### [Work instruction]
Within the listing below, determine how many lines hold the word "scroll". Give the number with no commentary.

# # #

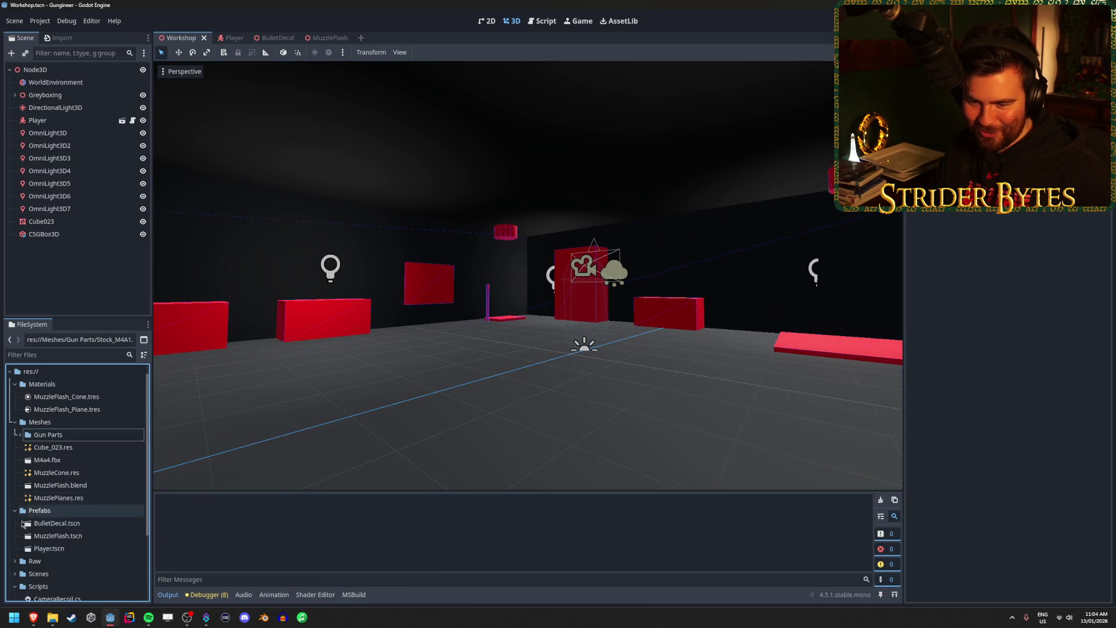
scroll(22, 523, "down", 3)
Browse Raw > Gun Models > Pistols > low-poly-beretta-92fs, then collapse Gun Models again.
left_click(15, 473)
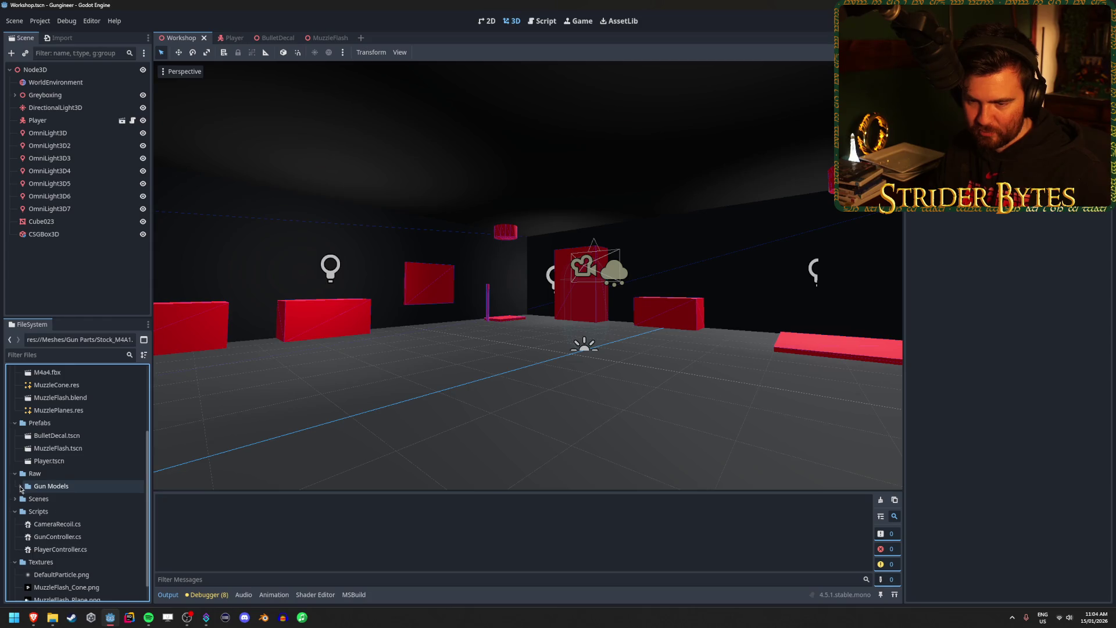
left_click(20, 486)
left_click(25, 499)
left_click(84, 512)
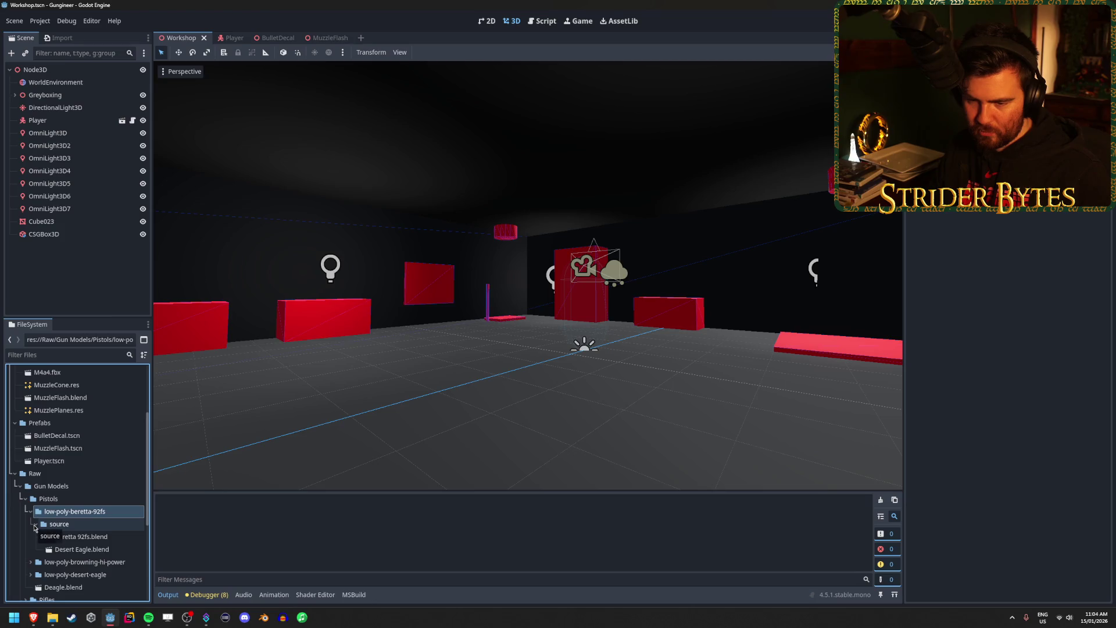
left_click(30, 512)
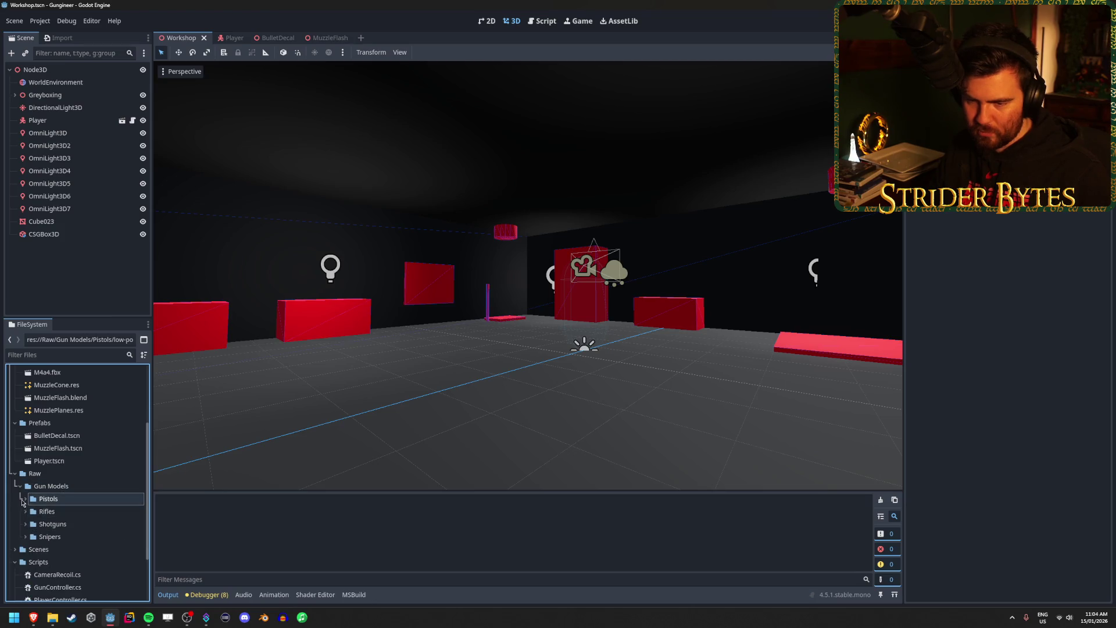
scroll(29, 515, "down", 2)
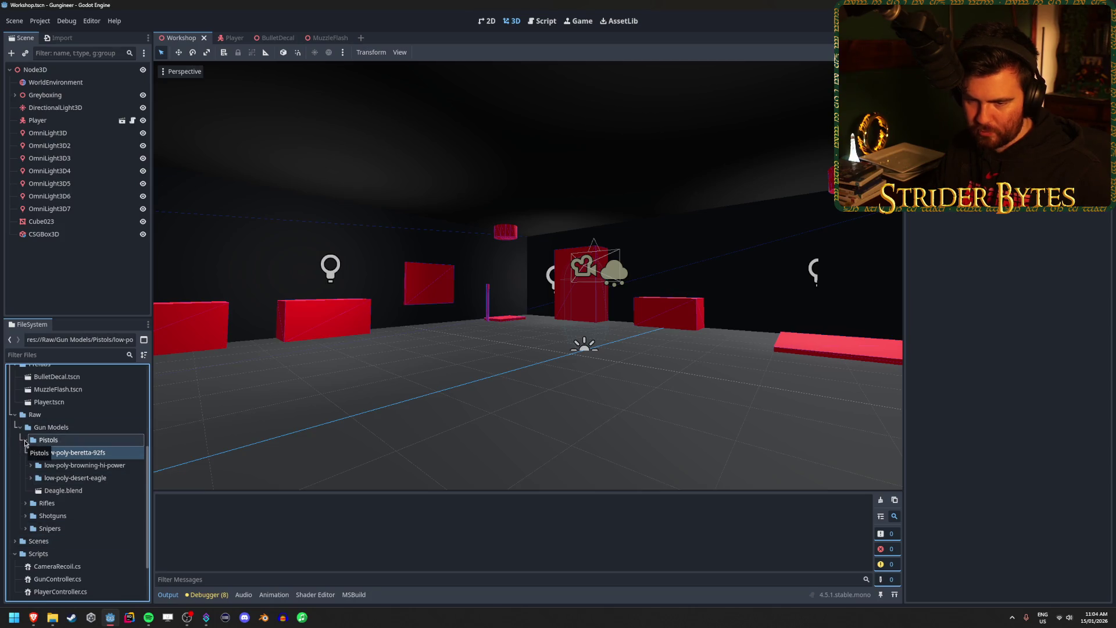
left_click(20, 428)
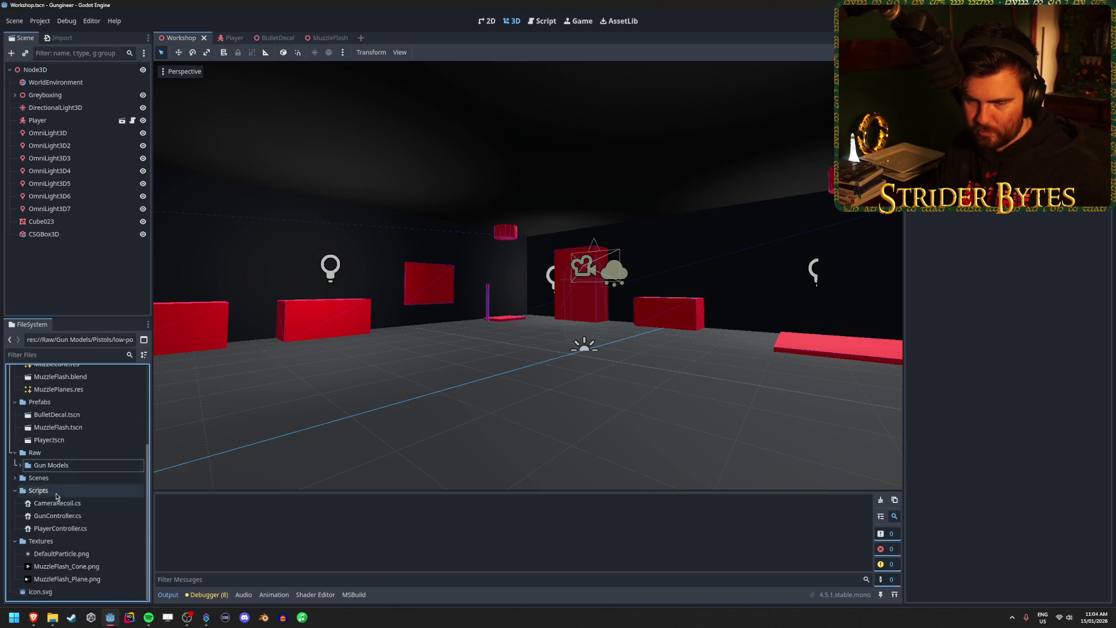
scroll(56, 495, "up", 5)
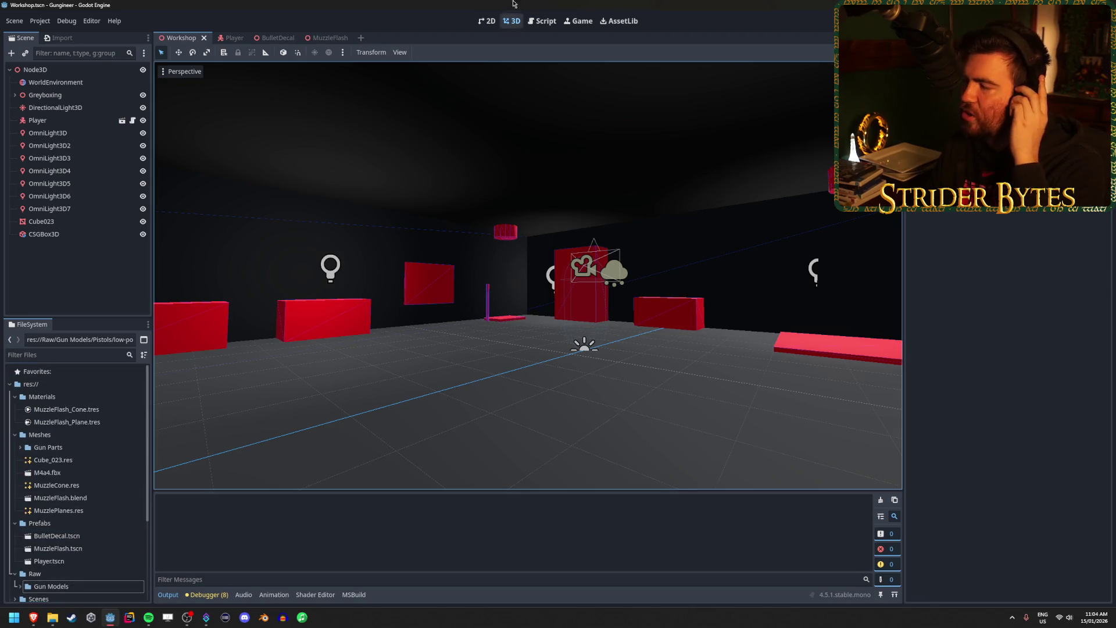
Move OmniLight3D to a new position along the X axis.
scroll(465, 214, "up", 5)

# # #

### [Answer area]
4